I tumori genitourinari sono un ambito in continua evoluzione. Negli ultimi anni, la crescente conoscenza della biologia molecolare e dei meccanismi di resistenza ai trattamenti ha aperto nuove possibilità terapeutiche, ma anche nuove sfide per i professionisti. Per affrontarle servono competenze aggiornate, collaborazione tra specialisti e percorsi sempre più personalizzati. 

Oggi, giovedì 16 aprile 2026, l’Ospedale di Cremona ha ospitato “GU Cancer 2026”, una giornata di approfondimento dedicata ai principali tumori urologici: prostata, rene, vescica e testicolo. Nell’Aula Magna “Magda Carutti” si sono ritrovati oncologi, urologi, radioterapisti, medici nucleari, nefrologi, anatomopatologi, radiologi e altri specialisti coinvolti nella presa in carico dei pazienti. Responsabili scientifici dell’evento Francesco Spina e  Bruno Perrucci (rispettivamente Direttore Oncologia e specialista oncologo dell’Asst di Cremona).

L’incontro è nato per offrire ai professionisti un aggiornamento sui principali avanzamenti nella diagnosi e nel trattamento delle neoplasie urologiche, favorendo il confronto multidisciplinare e la condivisione di esperienze cliniche. Attraverso l’analisi delle evidenze più recenti e dei casi più complessi, l’obiettivo è stato quello di migliorare la pratica clinica quotidiana e definire percorsi condivisi sempre più efficaci e sostenibili. 

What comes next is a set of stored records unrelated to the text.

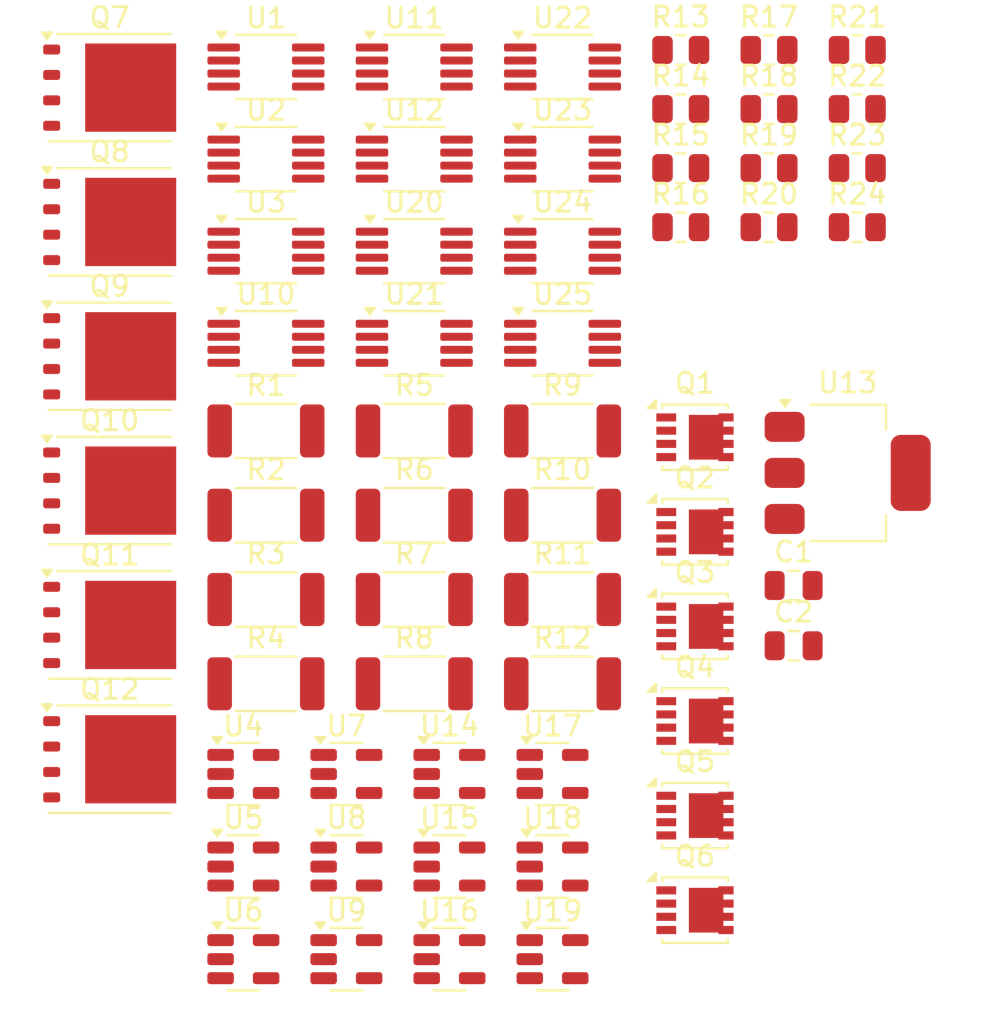
<source format=kicad_pcb>
(kicad_pcb
	(version 20240108)
	(generator "pcbnew")
	(generator_version "8.0")
	(general
		(thickness 1.6)
		(legacy_teardrops no)
	)
	(paper "A4")
	(layers
		(0 "F.Cu" signal)
		(31 "B.Cu" signal)
		(32 "B.Adhes" user "B.Adhesive")
		(33 "F.Adhes" user "F.Adhesive")
		(34 "B.Paste" user)
		(35 "F.Paste" user)
		(36 "B.SilkS" user "B.Silkscreen")
		(37 "F.SilkS" user "F.Silkscreen")
		(38 "B.Mask" user)
		(39 "F.Mask" user)
		(40 "Dwgs.User" user "User.Drawings")
		(41 "Cmts.User" user "User.Comments")
		(42 "Eco1.User" user "User.Eco1")
		(43 "Eco2.User" user "User.Eco2")
		(44 "Edge.Cuts" user)
		(45 "Margin" user)
		(46 "B.CrtYd" user "B.Courtyard")
		(47 "F.CrtYd" user "F.Courtyard")
		(48 "B.Fab" user)
		(49 "F.Fab" user)
		(50 "User.1" user)
		(51 "User.2" user)
		(52 "User.3" user)
		(53 "User.4" user)
		(54 "User.5" user)
		(55 "User.6" user)
		(56 "User.7" user)
		(57 "User.8" user)
		(58 "User.9" user)
	)
	(setup
		(pad_to_mask_clearance 0)
		(allow_soldermask_bridges_in_footprints no)
		(pcbplotparams
			(layerselection 0x00010fc_ffffffff)
			(plot_on_all_layers_selection 0x0000000_00000000)
			(disableapertmacros no)
			(usegerberextensions no)
			(usegerberattributes yes)
			(usegerberadvancedattributes yes)
			(creategerberjobfile yes)
			(dashed_line_dash_ratio 12.000000)
			(dashed_line_gap_ratio 3.000000)
			(svgprecision 4)
			(plotframeref no)
			(viasonmask no)
			(mode 1)
			(useauxorigin no)
			(hpglpennumber 1)
			(hpglpenspeed 20)
			(hpglpendiameter 15.000000)
			(pdf_front_fp_property_popups yes)
			(pdf_back_fp_property_popups yes)
			(dxfpolygonmode yes)
			(dxfimperialunits yes)
			(dxfusepcbnewfont yes)
			(psnegative no)
			(psa4output no)
			(plotreference yes)
			(plotvalue yes)
			(plotfptext yes)
			(plotinvisibletext no)
			(sketchpadsonfab no)
			(subtractmaskfromsilk no)
			(outputformat 1)
			(mirror no)
			(drillshape 1)
			(scaleselection 1)
			(outputdirectory "")
		)
	)
	(net 0 "")
	(net 1 "Net-(U13-GND)")
	(net 2 "+3.3V")
	(net 3 "+12V")
	(net 4 "Net-(Q1-D)")
	(net 5 "Net-(J1-Pin_11)")
	(net 6 "Net-(Q1-G)")
	(net 7 "Net-(Q2-D)")
	(net 8 "Net-(J1-Pin_9)")
	(net 9 "Net-(Q2-G)")
	(net 10 "Net-(Q3-G)")
	(net 11 "Net-(Q3-D)")
	(net 12 "Net-(J1-Pin_7)")
	(net 13 "Net-(J1-Pin_5)")
	(net 14 "Net-(Q4-G)")
	(net 15 "Net-(Q4-D)")
	(net 16 "Net-(Q5-D)")
	(net 17 "Net-(J1-Pin_3)")
	(net 18 "Net-(Q5-G)")
	(net 19 "Net-(Q6-D)")
	(net 20 "Net-(Q6-G)")
	(net 21 "Net-(Q7-D)")
	(net 22 "GND")
	(net 23 "Net-(Q7-G)")
	(net 24 "Net-(Q8-D)")
	(net 25 "Net-(Q8-G)")
	(net 26 "Net-(Q9-D)")
	(net 27 "Net-(Q9-G)")
	(net 28 "Net-(Q10-D)")
	(net 29 "Net-(Q10-G)")
	(net 30 "Net-(Q11-G)")
	(net 31 "Net-(Q11-D)")
	(net 32 "Net-(Q12-G)")
	(net 33 "Net-(Q12-D)")
	(net 34 "Net-(J2-Pin_1)")
	(net 35 "Net-(J2-Pin_3)")
	(net 36 "Net-(J2-Pin_5)")
	(net 37 "Net-(J2-Pin_7)")
	(net 38 "Net-(J2-Pin_9)")
	(net 39 "Net-(J2-Pin_11)")
	(net 40 "Net-(J2-Pin_12)")
	(net 41 "Net-(J2-Pin_10)")
	(net 42 "Net-(J2-Pin_8)")
	(net 43 "Net-(J2-Pin_6)")
	(net 44 "Net-(J2-Pin_4)")
	(net 45 "Net-(J2-Pin_2)")
	(net 46 "Net-(U1A--)")
	(net 47 "Net-(U10A--)")
	(net 48 "Net-(U1B--)")
	(net 49 "Net-(U2A--)")
	(net 50 "Net-(U2B--)")
	(net 51 "Net-(U3A--)")
	(net 52 "Net-(U3B--)")
	(net 53 "Net-(U23A-+)")
	(net 54 "Net-(U20A--)")
	(net 55 "Net-(U20B--)")
	(net 56 "Net-(U21A--)")
	(net 57 "Net-(U21B--)")
	(net 58 "Net-(U22A--)")
	(net 59 "Net-(U22B--)")
	(net 60 "Net-(U10B-+)")
	(net 61 "Net-(U10A-+)")
	(net 62 "Net-(U11A-+)")
	(net 63 "Net-(U11B-+)")
	(net 64 "Net-(U12A-+)")
	(net 65 "Net-(U12B-+)")
	(net 66 "Net-(U22B-+)")
	(net 67 "Net-(U22A-+)")
	(net 68 "Net-(U21B-+)")
	(net 69 "Net-(U21A-+)")
	(net 70 "Net-(U20B-+)")
	(net 71 "Net-(U20A-+)")
	(footprint "Package_TO_SOT_SMD:TDSON-8-1" (layer "F.Cu") (at 68.3175 95.45))
	(footprint "Package_TO_SOT_SMD:SOT-23-5" (layer "F.Cu") (at 85.2975 112.145))
	(footprint "Package_TO_SOT_SMD:SOT-23-5" (layer "F.Cu") (at 80.1475 107.52))
	(footprint "Package_TO_SOT_SMD:TDSON-8-1" (layer "F.Cu") (at 68.3175 68.61))
	(footprint "Package_SO:MSOP-8_3x3mm_P0.65mm" (layer "F.Cu") (at 83.5375 67.58))
	(footprint "Package_SO:MSOP-8_3x3mm_P0.65mm" (layer "F.Cu") (at 83.5375 72.18))
	(footprint "Package_SO:Vishay_PowerPAK_1212-8_Single" (layer "F.Cu") (at 97.5675 100.25))
	(footprint "Resistor_SMD:R_0805_2012Metric" (layer "F.Cu") (at 96.8575 69.68))
	(footprint "Package_TO_SOT_SMD:SOT-23-5" (layer "F.Cu") (at 90.4475 112.145))
	(footprint "Package_SO:MSOP-8_3x3mm_P0.65mm" (layer "F.Cu") (at 83.5375 76.78))
	(footprint "Package_SO:MSOP-8_3x3mm_P0.65mm" (layer "F.Cu") (at 90.9475 67.58))
	(footprint "Package_TO_SOT_SMD:SOT-23-5" (layer "F.Cu") (at 74.9975 102.895))
	(footprint "Resistor_SMD:R_0805_2012Metric" (layer "F.Cu") (at 96.8575 72.63))
	(footprint "Resistor_SMD:R_0805_2012Metric" (layer "F.Cu") (at 105.6775 69.68))
	(footprint "Package_TO_SOT_SMD:SOT-23-5" (layer "F.Cu") (at 74.9975 112.145))
	(footprint "Package_TO_SOT_SMD:SOT-23-5" (layer "F.Cu") (at 80.1475 102.895))
	(footprint "Package_TO_SOT_SMD:SOT-23-5" (layer "F.Cu") (at 90.4475 102.895))
	(footprint "Package_SO:Vishay_PowerPAK_1212-8_Single" (layer "F.Cu") (at 97.5675 86.075))
	(footprint "Package_TO_SOT_SMD:SOT-23-5" (layer "F.Cu") (at 85.2975 107.52))
	(footprint "Resistor_SMD:R_0805_2012Metric" (layer "F.Cu") (at 101.2675 69.68))
	(footprint "Package_TO_SOT_SMD:TDSON-8-1" (layer "F.Cu") (at 68.3175 82.03))
	(footprint "Resistor_SMD:R_2010_5025Metric" (layer "F.Cu") (at 83.5375 98.39))
	(footprint "Resistor_SMD:R_2010_5025Metric" (layer "F.Cu") (at 76.1275 89.97))
	(footprint "Capacitor_SMD:C_0805_2012Metric" (layer "F.Cu") (at 102.4975 93.48))
	(footprint "Package_TO_SOT_SMD:SOT-23-5" (layer "F.Cu") (at 85.2975 102.895))
	(footprint "Resistor_SMD:R_0805_2012Metric" (layer "F.Cu") (at 101.2675 66.73))
	(footprint "Package_TO_SOT_SMD:SOT-23-5" (layer "F.Cu") (at 80.1475 112.145))
	(footprint "Resistor_SMD:R_2010_5025Metric" (layer "F.Cu") (at 83.5375 85.76))
	(footprint "Package_SO:Vishay_PowerPAK_1212-8_Single"
		(layer "F.Cu")
		(uuid "66e86992-4bf2-446e-9df0-bea10c1c1448")
		(at 97.5675 109.7)
		(descr "PowerPAK 1212-8 Single (https://www.vishay.com/docs/71656/ppak12128.pdf, https://www.vishay.com/docs/72597/72597.pdf)")
		(tags "Vishay PowerPAK 1212-8 Single")
		(property "Reference" "Q6"
			(at 0 -2.7 0)
			(layer "F.SilkS")
			(uuid "24c62d24-e691-41ad-b7ce-eb4a379e49d8")
			(effects
				(font
					(size 1 1)
					(thickness 0.15)
				)
			)
		)
		(property "Value" "SISH615ADN"
			(at 0 2.7 0)
			(layer "F.Fab")
			(uuid "2291b299-00c5-4a26-9fe8-3d25c87e1f2e")
			(effects
				(font
					(size 1 1)
					(thickness 0.15)
				)
			)
		)
		(property "Footprint" "Package_SO:Vishay_PowerPAK_1212-8_Single"
			(at 0 0 0)
			(unlocked yes)
			(layer "F.Fab")
			(hide yes)
			(uuid "e3f580df-5e29-4b40-998b-ab9716033cb9")
			(effects
				(font
					(size 1.27 1.27)
					(thickness 0.15)
				)
			)
		)
		(property "Datasheet" "https://www.vishay.com/docs/63253/sis443dn.pdf"
			(at 0 0 0)
			(unlocked yes)
			(layer "F.Fab")
			(hide yes)
			(uuid "a90ec6a8-8493-4cb8-9940-0120ed399095")
			(effects
				(font
					(size 1.27 1.27)
					(thickness 0.15)
				)
			)
		)
		(property "Description" "-35A Id, -40V Vds, P-Channel MOSFET, Po
... [234814 chars truncated]
</source>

Per ASST di Cremona hanno partecipato: Laura Romanini (Direttore Dipartimento Servizi Diagnostici e Direttore Radiologia Ospedale di Cremona), Fabrizio Verweij (Direttore Urologia), Sandro Tonoli (Direttore Radioterapia e Medicina Nucleare), Francesca Boni (nefrologa), Stefano Ciccarelli (radioterapista), Maddalena Donini (oncologa), Maria Olga Giganti (oncologa), Luca Giovanessi (urologo), Matteo Moretti (urologo), Ilaria Zangrandi (radiologa).

DAL TUMORE DELLA PROSTATA ALLE NUOVE TERAPIE PER IL RENE

La mattinata è stata dedicata al tumore della prostata e al tumore del rene. Per il carcinoma prostatico si è parlato di medicina di precisione, radioterapia integrata, terapie per la malattia avanzata e nuovi approcci di medicina nucleare con radioligandi. Sul tumore del rene, invece, il confronto ha riguardato il ruolo del chirurgo, le terapie per la malattia metastatica e il punto di vista dell’onco-nefrologo. 

Nel pomeriggio l’attenzione si è spostata sul tumore del testicolo e sul tumore della vescica. Per quest’ultimo si è parlato di aspetti molecolari, trattamento delle forme iniziali e avanzate, ruolo della chirurgia e gestione delle linee terapeutiche successive. Un focus specifico è stato dedicato anche ai servizi di supporto territoriale e al contributo delle associazioni di volontariato nella presa in carico dei pazienti. 

UN APPROCCIO MULTIDISCIPLINARE

Il carcinoma della prostata, del rene, della vescica e del testicolo richiede oggi un approccio sempre più personalizzato, fondato sull’integrazione tra diagnostica avanzata, medicina di precisione e trattamento multidisciplinare. Nonostante i progressi significativi ottenuti negli ultimi anni, restano aperte alcune sfide importanti: la scelta della sequenza terapeutica più efficace, l’identificazione dei biomarcatori predittivi di risposta e la gestione della tossicità nelle fasi avanzate di malattia.